Collected data entries
◇ ◇ ◇ ◇ ◇ ◇ ◇
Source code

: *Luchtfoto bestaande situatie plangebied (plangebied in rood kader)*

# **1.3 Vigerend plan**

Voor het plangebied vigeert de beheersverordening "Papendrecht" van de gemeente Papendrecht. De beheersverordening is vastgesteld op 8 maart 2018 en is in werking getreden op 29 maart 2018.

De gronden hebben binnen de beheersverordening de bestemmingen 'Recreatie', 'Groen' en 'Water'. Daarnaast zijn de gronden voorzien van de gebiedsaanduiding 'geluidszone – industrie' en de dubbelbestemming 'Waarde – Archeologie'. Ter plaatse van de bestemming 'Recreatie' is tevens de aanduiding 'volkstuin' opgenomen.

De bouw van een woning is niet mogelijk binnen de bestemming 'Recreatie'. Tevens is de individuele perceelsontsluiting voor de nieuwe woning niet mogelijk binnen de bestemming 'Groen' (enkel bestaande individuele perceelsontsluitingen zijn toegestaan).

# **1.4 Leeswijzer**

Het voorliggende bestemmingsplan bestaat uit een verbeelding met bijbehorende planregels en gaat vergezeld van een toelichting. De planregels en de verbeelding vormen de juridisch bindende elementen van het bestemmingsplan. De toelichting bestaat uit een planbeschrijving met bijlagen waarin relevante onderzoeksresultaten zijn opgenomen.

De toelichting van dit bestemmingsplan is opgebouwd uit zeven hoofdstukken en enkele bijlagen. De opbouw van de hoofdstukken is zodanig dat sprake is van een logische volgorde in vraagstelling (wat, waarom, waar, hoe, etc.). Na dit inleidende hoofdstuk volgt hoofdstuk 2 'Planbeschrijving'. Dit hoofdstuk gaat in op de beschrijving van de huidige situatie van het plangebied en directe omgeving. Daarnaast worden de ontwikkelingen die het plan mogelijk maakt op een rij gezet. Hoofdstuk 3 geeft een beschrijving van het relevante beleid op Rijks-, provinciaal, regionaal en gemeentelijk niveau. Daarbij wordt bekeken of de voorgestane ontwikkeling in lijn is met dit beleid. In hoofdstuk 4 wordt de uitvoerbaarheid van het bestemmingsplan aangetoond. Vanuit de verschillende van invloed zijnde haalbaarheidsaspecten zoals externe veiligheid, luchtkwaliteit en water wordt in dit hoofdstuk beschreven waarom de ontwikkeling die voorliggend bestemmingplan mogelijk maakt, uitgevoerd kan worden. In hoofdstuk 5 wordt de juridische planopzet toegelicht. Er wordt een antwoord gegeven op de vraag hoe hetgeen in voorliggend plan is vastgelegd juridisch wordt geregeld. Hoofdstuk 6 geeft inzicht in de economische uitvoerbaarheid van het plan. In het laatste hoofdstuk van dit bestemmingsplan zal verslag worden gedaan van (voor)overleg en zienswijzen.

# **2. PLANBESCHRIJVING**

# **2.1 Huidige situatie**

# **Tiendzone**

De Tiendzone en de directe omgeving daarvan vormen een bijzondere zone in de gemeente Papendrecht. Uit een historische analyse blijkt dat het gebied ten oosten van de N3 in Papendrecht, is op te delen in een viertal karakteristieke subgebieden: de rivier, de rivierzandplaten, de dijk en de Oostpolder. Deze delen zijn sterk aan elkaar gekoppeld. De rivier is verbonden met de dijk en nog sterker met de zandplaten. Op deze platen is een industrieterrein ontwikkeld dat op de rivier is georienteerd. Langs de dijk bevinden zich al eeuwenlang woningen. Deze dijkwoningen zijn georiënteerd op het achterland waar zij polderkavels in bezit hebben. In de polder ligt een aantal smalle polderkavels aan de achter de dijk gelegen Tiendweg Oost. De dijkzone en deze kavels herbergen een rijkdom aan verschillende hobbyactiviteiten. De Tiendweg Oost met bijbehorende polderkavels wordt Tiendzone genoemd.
◇ ◇ ◇ ◇ ◇ ◇ ◇
Would you repeat the records above without any changes?

Source code

: *Luchtfoto bestaande situatie plangebied (plangebied in rood kader)*

# **1.3 Vigerend plan**

Voor het plangebied vigeert de beheersverordening "Papendrecht" van de gemeente Papendrecht. De beheersverordening is vastgesteld op 8 maart 2018 en is in werking getreden op 29 maart 2018.

De gronden hebben binnen de beheersverordening de bestemmingen 'Recreatie', 'Groen' en 'Water'. Daarnaast zijn de gronden voorzien van de gebiedsaanduiding 'geluidszone – industrie' en de dubbelbestemming 'Waarde – Archeologie'. Ter plaatse van de bestemming 'Recreatie' is tevens de aanduiding 'volkstuin' opgenomen.

De bouw van een woning is niet mogelijk binnen de bestemming 'Recreatie'. Tevens is de individuele perceelsontsluiting voor de nieuwe woning niet mogelijk binnen de bestemming 'Groen' (enkel bestaande individuele perceelsontsluitingen zijn toegestaan).

# **1.4 Leeswijzer**

Het voorliggende bestemmingsplan bestaat uit een verbeelding met bijbehorende planregels en gaat vergezeld van een toelichting. De planregels en de verbeelding vormen de juridisch bindende elementen van het bestemmingsplan. De toelichting bestaat uit een planbeschrijving met bijlagen waarin relevante onderzoeksresultaten zijn opgenomen.

De toelichting van dit bestemmingsplan is opgebouwd uit zeven hoofdstukken en enkele bijlagen. De opbouw van de hoofdstukken is zodanig dat sprake is van een logische volgorde in vraagstelling (wat, waarom, waar, hoe, etc.). Na dit inleidende hoofdstuk volgt hoofdstuk 2 'Planbeschrijving'. Dit hoofdstuk gaat in op de beschrijving van de huidige situatie van het plangebied en directe omgeving. Daarnaast worden de ontwikkelingen die het plan mogelijk maakt op een rij gezet. Hoofdstuk 3 geeft een beschrijving van het relevante beleid op Rijks-, provinciaal, regionaal en gemeentelijk niveau. Daarbij wordt bekeken of de voorgestane ontwikkeling in lijn is met dit beleid. In hoofdstuk 4 wordt de uitvoerbaarheid van het bestemmingsplan aangetoond. Vanuit de verschillende van invloed zijnde haalbaarheidsaspecten zoals externe veiligheid, luchtkwaliteit en water wordt in dit hoofdstuk beschreven waarom de ontwikkeling die voorliggend bestemmingplan mogelijk maakt, uitgevoerd kan worden. In hoofdstuk 5 wordt de juridische planopzet toegelicht. Er wordt een antwoord gegeven op de vraag hoe hetgeen in voorliggend plan is vastgelegd juridisch wordt geregeld. Hoofdstuk 6 geeft inzicht in de economische uitvoerbaarheid van het plan. In het laatste hoofdstuk van dit bestemmingsplan zal verslag worden gedaan van (voor)overleg en zienswijzen.

# **2. PLANBESCHRIJVING**

# **2.1 Huidige situatie**

# **Tiendzone**

De Tiendzone en de directe omgeving daarvan vormen een bijzondere zone in de gemeente Papendrecht. Uit een historische analyse blijkt dat het gebied ten oosten van de N3 in Papendrecht, is op te delen in een viertal karakteristieke subgebieden: de rivier, de rivierzandplaten, de dijk en de Oostpolder. Deze delen zijn sterk aan elkaar gekoppeld. De rivier is verbonden met de dijk en nog sterker met de zandplaten. Op deze platen is een industrieterrein ontwikkeld dat op de rivier is georienteerd. Langs de dijk bevinden zich al eeuwenlang woningen. Deze dijkwoningen zijn georiënteerd op het achterland waar zij polderkavels in bezit hebben. In de polder ligt een aantal smalle polderkavels aan de achter de dijk gelegen Tiendweg Oost. De dijkzone en deze kavels herbergen een rijkdom aan verschillende hobbyactiviteiten. De Tiendweg Oost met bijbehorende polderkavels wordt Tiendzone genoemd.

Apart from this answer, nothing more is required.